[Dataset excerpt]
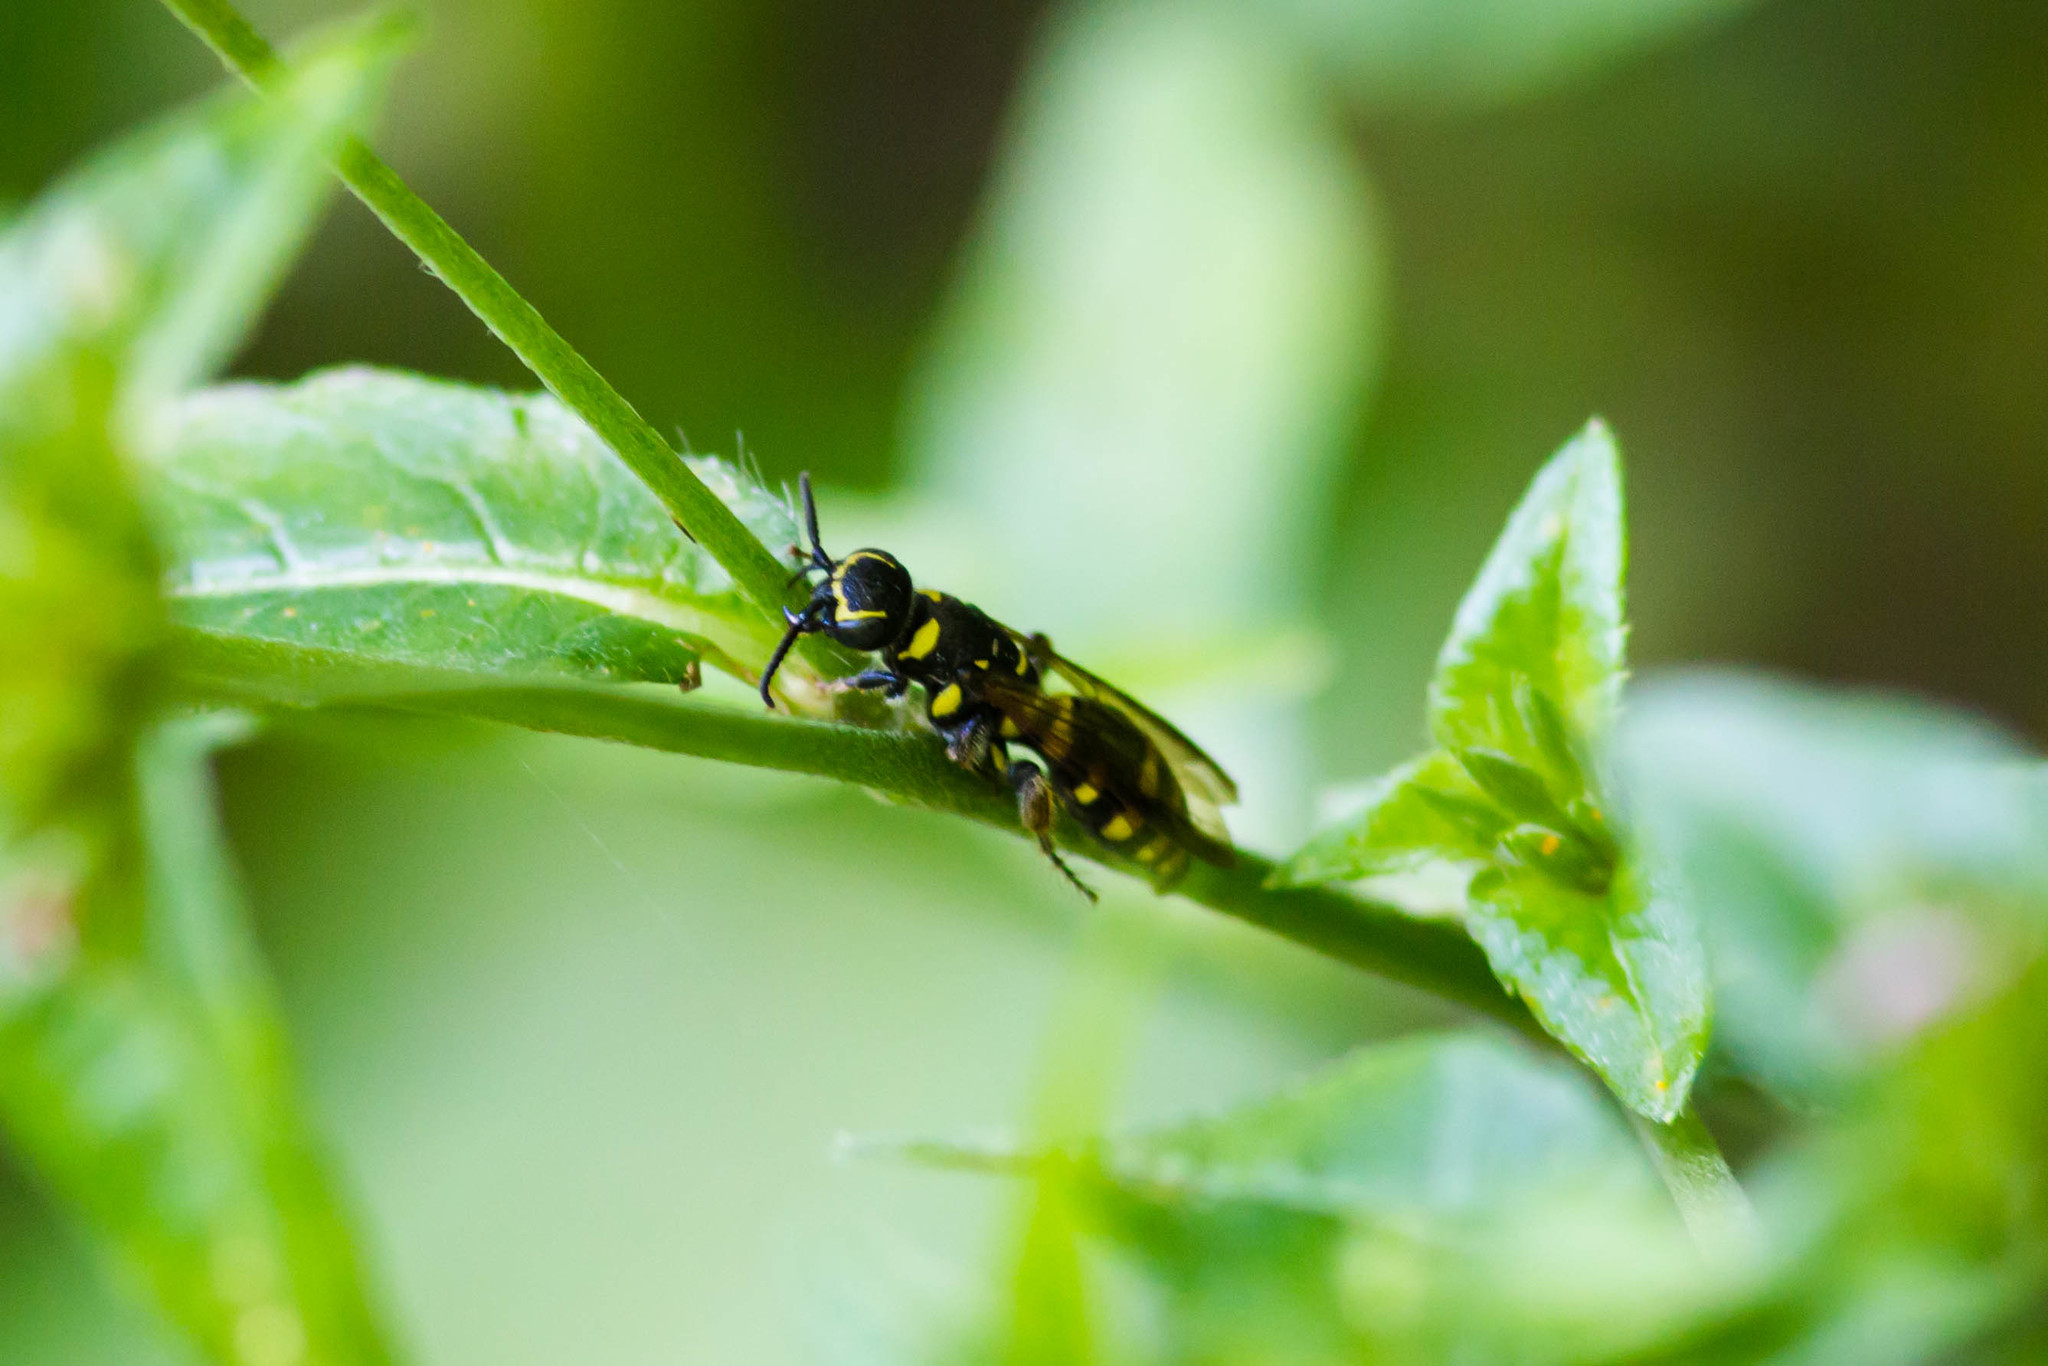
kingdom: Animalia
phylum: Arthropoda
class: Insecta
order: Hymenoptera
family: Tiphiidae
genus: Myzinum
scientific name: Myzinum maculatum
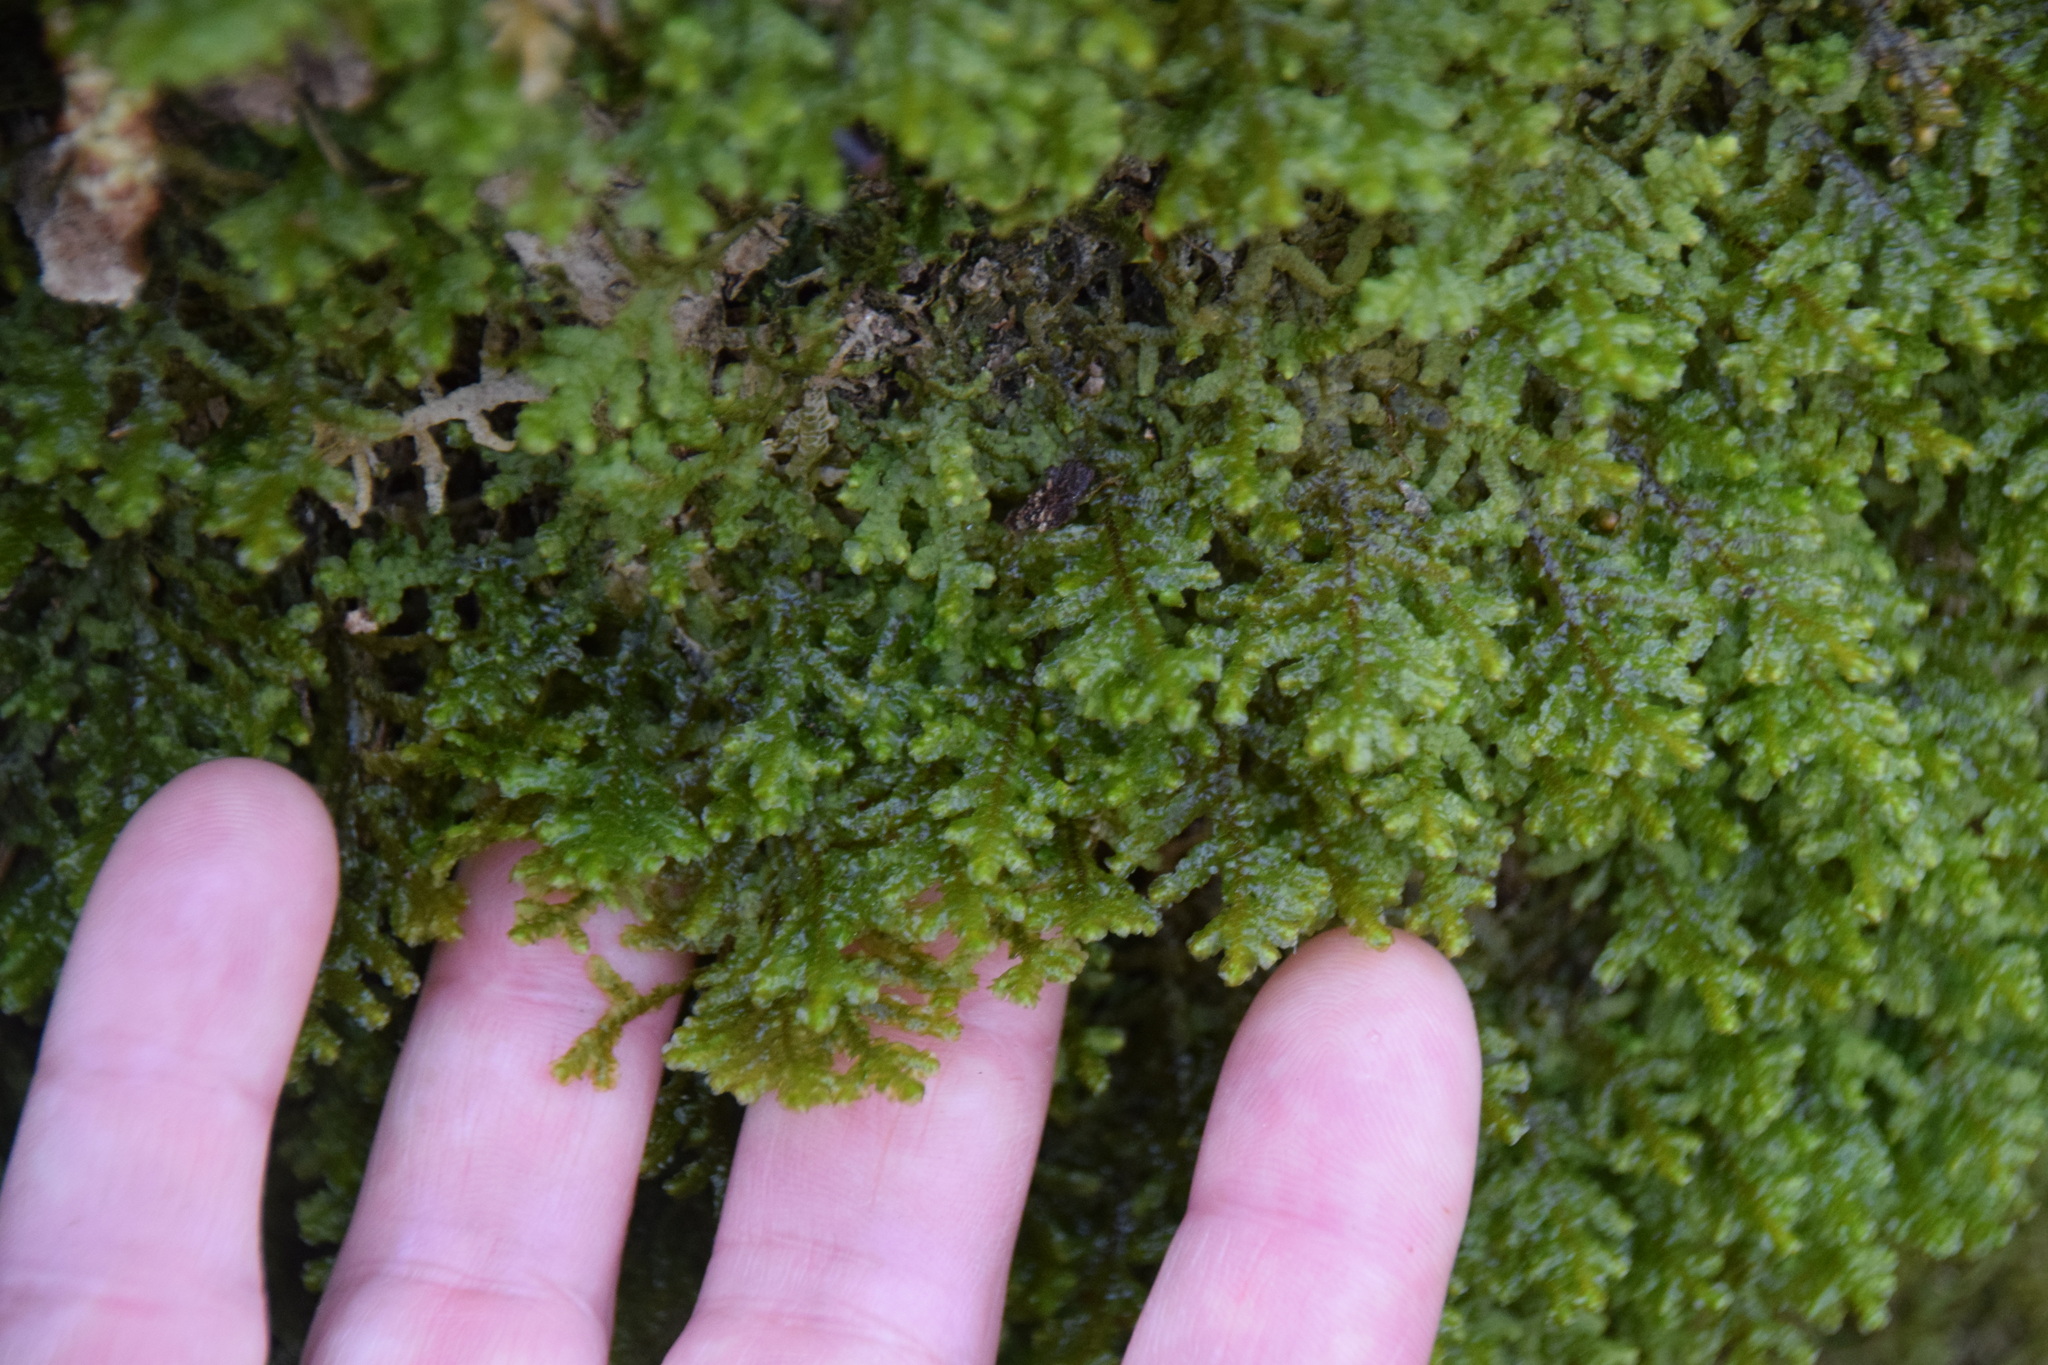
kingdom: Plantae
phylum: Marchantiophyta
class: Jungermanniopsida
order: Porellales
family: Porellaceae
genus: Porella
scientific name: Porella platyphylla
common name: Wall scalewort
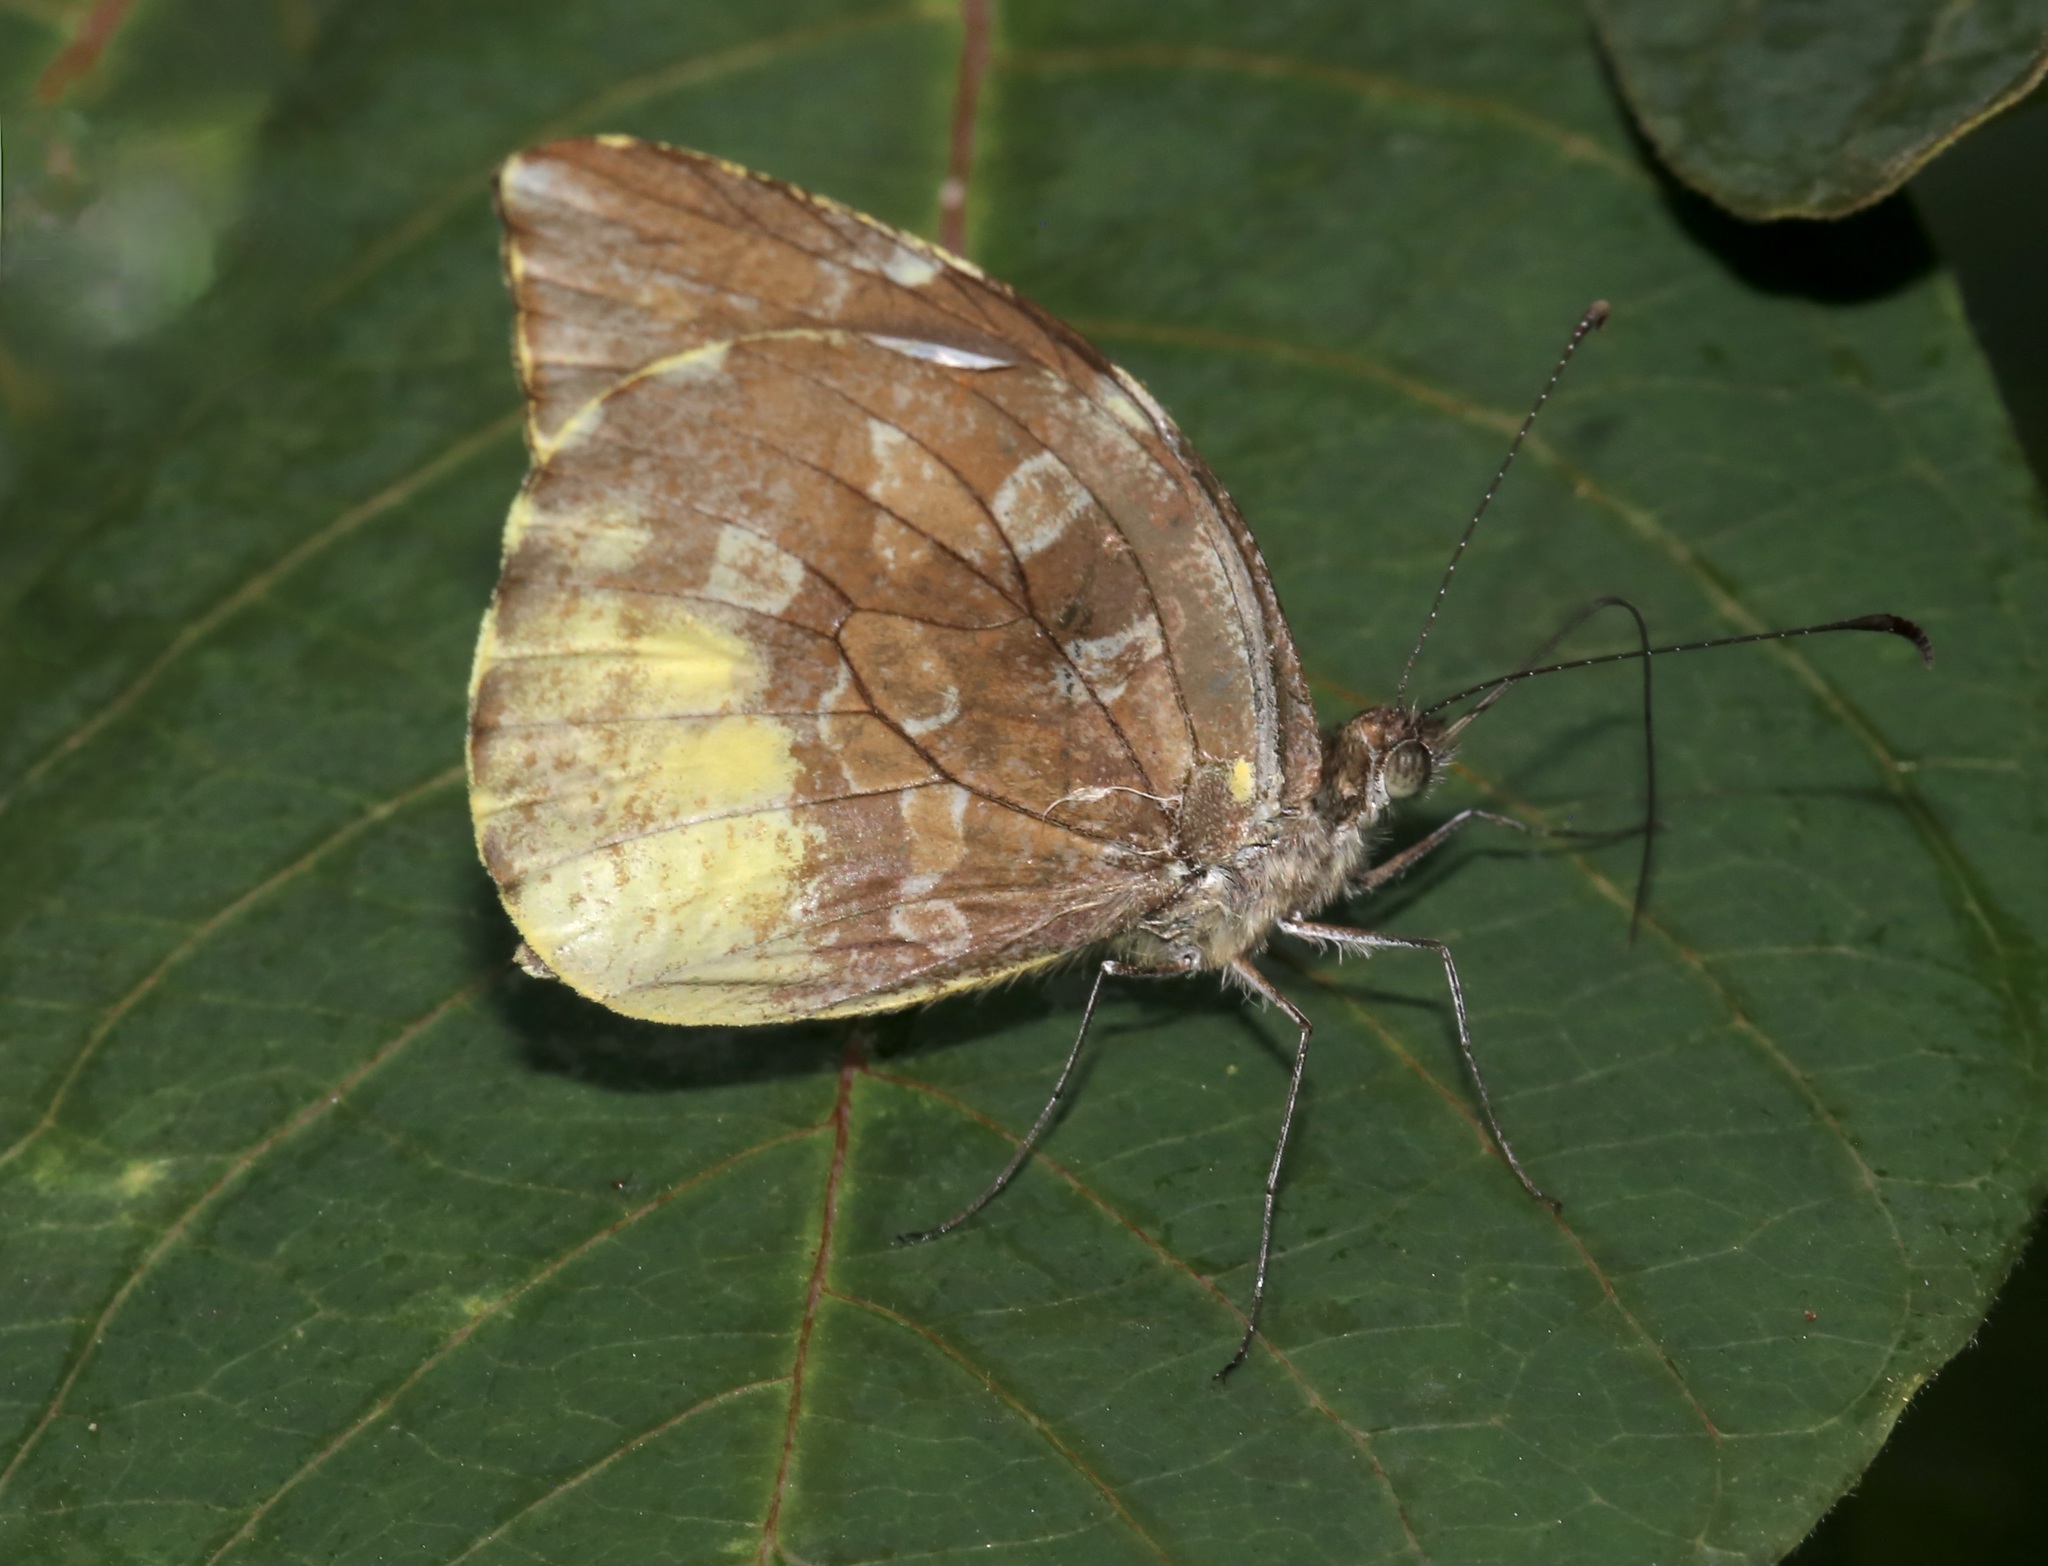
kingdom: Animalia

• [SET PROBLEM] Format all of the lines above as a JSON list of strings, with one string for each line and any blank lines dropped. Leave the pictures out of the answer.

• [RESPONSE FOR THIS EXERCISE]
[
  "kingdom: Animalia",
  "phylum: Arthropoda",
  "class: Insecta",
  "order: Hymenoptera",
  "family: Tiphiidae",
  "genus: Myzinum",
  "scientific name: Myzinum maculatum",
  "kingdom: Plantae",
  "phylum: Marchantiophyta",
  "class: Jungermanniopsida",
  "order: Porellales",
  "family: Porellaceae",
  "genus: Porella",
  "scientific name: Porella platyphylla",
  "common name: Wall scalewort",
  "kingdom: Animalia"
]